Brickhouse’s words rang in my ears.
The two sisters were practically the same person. Looks-wise, at least. What goes for one, goes for the other.
Which suddenly had me wondering if the killer had murdered the right sister. After all, it was Fairlane who was supposed to play Mrs. Claus today, not Lele.
What if this murder had been a case of mistaken identity?
I looked over at Fairlane, who was still draped across Kevin, and thought about the repercussions if what I suspected was true.
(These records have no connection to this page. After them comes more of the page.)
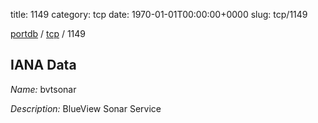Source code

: title: 1149
category: tcp
date: 1970-01-01T00:00:00+0000
slug: tcp/1149

[portdb](/) / [tcp](/category/tcp.html) / 1149


## IANA Data

_Name:_ bvtsonar

_Description:_ BlueView Sonar Service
If the killer realized the wrong sister was killed, Fairlane was in very real danger.
Grave danger.
Chapter Five
It was late afternoon by the time I pulled my truck into my mother’s driveway. She was waiting for me at the front door.
“What’s this I hear about a murder at Christmastowne? It’s been on the news. Nina Colette Ceceri, why did I have to hear about it on the news?” she demanded, her voice rising to new decibels. “Why didn’t you call me?”
“Hi, Mom.” I kissed her cheek.
The house smelled of baking bread and old books—two of my favorite scents. My dad sat in his favorite recliner, reading a magazine. I gave him a kiss, too, and tousled what was left of his hair.
“Nina!” my mother stamped her foot.
“What?” I blinked innocently. It was a look I had trouble pulling off even when I was, in fact, innocent.
She let out a frustrated breath. “Do not tell me you were the one to find the body.”
I sat on my dad’s ottoman. “Okay.”
“Neeee-na!” My mother threw her hands in the air. “What am I supposed to tell my friends who wonder why my daughter keeps finding dead bodies?”